• [Text excerpt]:

• • •

“God said, “I need somebody willing to sit up all night with a newborn colt. And watch it die. Then dry his eyes and say, ‘Maybe next year.’ … I need somebody strong enough to clear trees and heave bales, yet gentle enough to tame lambs and wean pigs and tend the pink-combed pullets… It had to be somebody who’d plow deep and straight and not cut corners.
Somebody who’d bale a family together with the soft strong bonds of sharing, who would laugh and then sigh, and then reply, with smiling eyes, when his son says he wants to spend his life ‘doing what dad does.’” So God made a farmer.”
Yesterday Deep Roots Farm received the stamp of approval from RI Department of Health. That means this #farmHer is officially in business to sell our products directly off the farm, at farmer’s markets, through local CSA’s, and to restaurants and stores. The years leading up to this farm and the last seven months of work here have paid off. We are on our way!!
This winter was easily the hardest and most rewarding period of my life. It broke me emotionally, mentally, physically, and almost financially. But at the same time, every day I went to bed knowing that I was doing exactly what I was meant to be doing with my life. That I was following the plan that the universe had written for me, that I almost didn’t even have a choice in the matter. That no matter how hard things got, I could never give up on this farm.

• • •

• [Dataset content]:
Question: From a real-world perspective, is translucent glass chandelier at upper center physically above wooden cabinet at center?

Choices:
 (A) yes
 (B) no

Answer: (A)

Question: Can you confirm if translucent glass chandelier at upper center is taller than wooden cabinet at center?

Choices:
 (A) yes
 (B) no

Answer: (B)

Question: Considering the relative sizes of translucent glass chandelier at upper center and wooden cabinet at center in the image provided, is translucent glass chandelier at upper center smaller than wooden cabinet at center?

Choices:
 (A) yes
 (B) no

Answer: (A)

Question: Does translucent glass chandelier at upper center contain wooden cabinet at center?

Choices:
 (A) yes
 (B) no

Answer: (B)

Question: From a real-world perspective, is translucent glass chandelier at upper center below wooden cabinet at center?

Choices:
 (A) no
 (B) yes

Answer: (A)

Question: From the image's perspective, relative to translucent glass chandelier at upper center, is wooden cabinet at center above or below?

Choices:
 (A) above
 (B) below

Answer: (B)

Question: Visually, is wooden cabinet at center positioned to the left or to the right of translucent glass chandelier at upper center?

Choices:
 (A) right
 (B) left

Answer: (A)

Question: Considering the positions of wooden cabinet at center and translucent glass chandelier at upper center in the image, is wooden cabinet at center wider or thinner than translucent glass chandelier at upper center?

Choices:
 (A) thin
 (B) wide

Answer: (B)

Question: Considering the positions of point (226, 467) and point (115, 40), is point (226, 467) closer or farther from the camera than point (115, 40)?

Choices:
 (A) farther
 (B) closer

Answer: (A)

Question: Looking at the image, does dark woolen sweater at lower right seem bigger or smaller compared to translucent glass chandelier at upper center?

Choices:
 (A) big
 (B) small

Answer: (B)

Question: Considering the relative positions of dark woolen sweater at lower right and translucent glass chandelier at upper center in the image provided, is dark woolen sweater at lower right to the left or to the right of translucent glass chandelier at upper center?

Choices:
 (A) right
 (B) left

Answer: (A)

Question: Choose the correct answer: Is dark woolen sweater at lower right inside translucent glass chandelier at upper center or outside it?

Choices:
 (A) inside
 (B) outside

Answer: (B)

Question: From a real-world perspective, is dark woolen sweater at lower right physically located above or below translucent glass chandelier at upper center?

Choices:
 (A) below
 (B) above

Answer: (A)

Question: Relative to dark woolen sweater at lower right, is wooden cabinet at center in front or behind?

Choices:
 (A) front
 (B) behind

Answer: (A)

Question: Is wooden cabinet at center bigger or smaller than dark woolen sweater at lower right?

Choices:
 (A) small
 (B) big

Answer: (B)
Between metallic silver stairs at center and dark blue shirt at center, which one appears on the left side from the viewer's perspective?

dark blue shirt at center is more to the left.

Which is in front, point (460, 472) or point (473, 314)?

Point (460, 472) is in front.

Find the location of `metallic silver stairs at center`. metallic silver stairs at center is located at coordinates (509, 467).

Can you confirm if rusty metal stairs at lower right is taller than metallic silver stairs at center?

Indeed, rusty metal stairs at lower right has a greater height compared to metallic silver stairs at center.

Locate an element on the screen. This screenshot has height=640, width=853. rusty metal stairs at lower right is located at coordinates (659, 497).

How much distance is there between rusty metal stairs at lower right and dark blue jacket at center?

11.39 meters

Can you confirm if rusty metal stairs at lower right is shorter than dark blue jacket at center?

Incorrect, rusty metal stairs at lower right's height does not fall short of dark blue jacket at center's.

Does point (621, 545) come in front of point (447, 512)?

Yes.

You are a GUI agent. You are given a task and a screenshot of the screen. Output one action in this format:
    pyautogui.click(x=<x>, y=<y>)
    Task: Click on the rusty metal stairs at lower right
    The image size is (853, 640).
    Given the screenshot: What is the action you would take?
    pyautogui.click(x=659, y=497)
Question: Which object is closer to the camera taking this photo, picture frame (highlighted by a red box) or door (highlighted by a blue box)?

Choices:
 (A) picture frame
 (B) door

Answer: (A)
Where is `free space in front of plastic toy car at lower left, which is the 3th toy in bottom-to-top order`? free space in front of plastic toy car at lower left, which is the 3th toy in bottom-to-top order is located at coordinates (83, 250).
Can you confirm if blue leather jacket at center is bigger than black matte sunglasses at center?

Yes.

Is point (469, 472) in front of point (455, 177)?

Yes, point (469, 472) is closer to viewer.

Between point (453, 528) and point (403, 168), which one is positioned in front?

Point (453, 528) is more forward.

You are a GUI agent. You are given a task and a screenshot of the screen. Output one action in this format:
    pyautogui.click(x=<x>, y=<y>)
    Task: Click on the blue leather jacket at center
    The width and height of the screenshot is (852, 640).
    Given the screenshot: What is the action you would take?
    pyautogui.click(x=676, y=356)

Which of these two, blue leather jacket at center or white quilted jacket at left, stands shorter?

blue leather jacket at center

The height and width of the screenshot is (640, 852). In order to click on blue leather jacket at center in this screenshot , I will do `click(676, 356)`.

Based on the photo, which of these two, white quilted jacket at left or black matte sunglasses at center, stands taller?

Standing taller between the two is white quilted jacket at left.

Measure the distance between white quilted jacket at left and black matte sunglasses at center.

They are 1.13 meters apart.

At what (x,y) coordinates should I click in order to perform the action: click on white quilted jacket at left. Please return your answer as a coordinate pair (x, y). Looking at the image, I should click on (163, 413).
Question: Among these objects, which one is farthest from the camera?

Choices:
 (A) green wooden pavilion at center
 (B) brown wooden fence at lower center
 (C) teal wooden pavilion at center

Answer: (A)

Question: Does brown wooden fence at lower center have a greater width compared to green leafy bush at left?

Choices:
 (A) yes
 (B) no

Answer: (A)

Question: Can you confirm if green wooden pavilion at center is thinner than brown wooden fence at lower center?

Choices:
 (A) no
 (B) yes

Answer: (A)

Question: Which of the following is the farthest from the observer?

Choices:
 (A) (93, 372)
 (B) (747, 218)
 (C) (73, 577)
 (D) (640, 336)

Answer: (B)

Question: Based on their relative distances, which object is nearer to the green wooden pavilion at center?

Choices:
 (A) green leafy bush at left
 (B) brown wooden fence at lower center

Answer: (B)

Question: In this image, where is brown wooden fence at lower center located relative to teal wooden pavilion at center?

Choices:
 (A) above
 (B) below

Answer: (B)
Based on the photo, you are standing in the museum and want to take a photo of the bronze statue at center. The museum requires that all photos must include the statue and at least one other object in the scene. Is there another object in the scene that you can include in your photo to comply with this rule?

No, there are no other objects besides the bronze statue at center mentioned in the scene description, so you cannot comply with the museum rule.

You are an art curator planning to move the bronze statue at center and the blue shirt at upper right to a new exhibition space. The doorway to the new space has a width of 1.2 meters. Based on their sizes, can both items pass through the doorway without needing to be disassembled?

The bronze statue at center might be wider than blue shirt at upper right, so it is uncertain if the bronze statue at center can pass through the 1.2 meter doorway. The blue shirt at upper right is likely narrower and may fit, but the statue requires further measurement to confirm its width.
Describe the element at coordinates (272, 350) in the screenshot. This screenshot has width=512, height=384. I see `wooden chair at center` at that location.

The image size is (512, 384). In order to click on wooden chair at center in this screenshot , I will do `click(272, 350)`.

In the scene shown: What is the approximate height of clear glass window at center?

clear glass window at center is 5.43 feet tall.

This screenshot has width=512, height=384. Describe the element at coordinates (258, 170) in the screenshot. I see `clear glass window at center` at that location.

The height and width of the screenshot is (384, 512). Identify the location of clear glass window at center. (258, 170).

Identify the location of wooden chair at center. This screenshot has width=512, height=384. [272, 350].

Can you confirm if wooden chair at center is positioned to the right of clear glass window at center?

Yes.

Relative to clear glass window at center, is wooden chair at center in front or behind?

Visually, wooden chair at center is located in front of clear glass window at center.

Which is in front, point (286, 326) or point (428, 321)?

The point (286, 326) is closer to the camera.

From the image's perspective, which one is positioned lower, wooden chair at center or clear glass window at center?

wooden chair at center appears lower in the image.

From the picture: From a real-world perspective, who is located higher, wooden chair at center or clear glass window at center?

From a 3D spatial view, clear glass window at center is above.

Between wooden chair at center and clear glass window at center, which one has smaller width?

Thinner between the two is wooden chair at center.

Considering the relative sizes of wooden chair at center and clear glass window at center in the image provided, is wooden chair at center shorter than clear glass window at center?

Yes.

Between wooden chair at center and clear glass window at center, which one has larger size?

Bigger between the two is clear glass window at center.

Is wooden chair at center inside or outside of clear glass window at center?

• • •

• [Tasks]:
- A) Please answer these from the Deep Roots Farm post above the listing:
(i) What kind of animal does God say He needs somebody to sit up all night with?
(ii) Which department gave Deep Roots Farm its stamp of approval?
(iii) How many months of work on the farm does the writer mention?
Mark each answer with the same numeral.
- B) Write the next few sentences of the Deep Roots Farm post, continuing from its final line above the listing.

• [Answers per task]:
- A)
(i) A newborn colt.
(ii) The RI Department of Health.
(iii) Seven.

- B)
I spent half of a winter’s night outside sitting with a first-time heifer having trouble giving birth. I pep talked her, I sang to her, I spoke gentle words of love into her ears. In the morning I dragged her perfect dead little calf away from her and buried it in the frozen ground. I cried for the life lost, for the distraught mother, and for the financial loss this meant for me. A few weeks later I watched another calf race wobbly legged and awkward around the pasture, testing out his new legs and then running back to the security of his mom.
I built a fence with frozen fingers in a white out snow storm, because I was determined to get it done before winter hit. A few days later I got to see my little herd of cows kicking up their heels as they galloped joyously around the new field.
I got home from work at Flatbread many nights near midnight after a 15 hour work day, falling into bed exhausted, only to rise again early in the morning to do it all again. And though I dreaded getting out of bed, when my favorite cow walked up to me each morning and planted her head in my stomach for her back scratch, I couldn’t imagine being anywhere else. Every week I deposited my paychecks into my farm’s bank account, relying on the generosity and kindness of my family to feed and house me, so I could feed and house my animals.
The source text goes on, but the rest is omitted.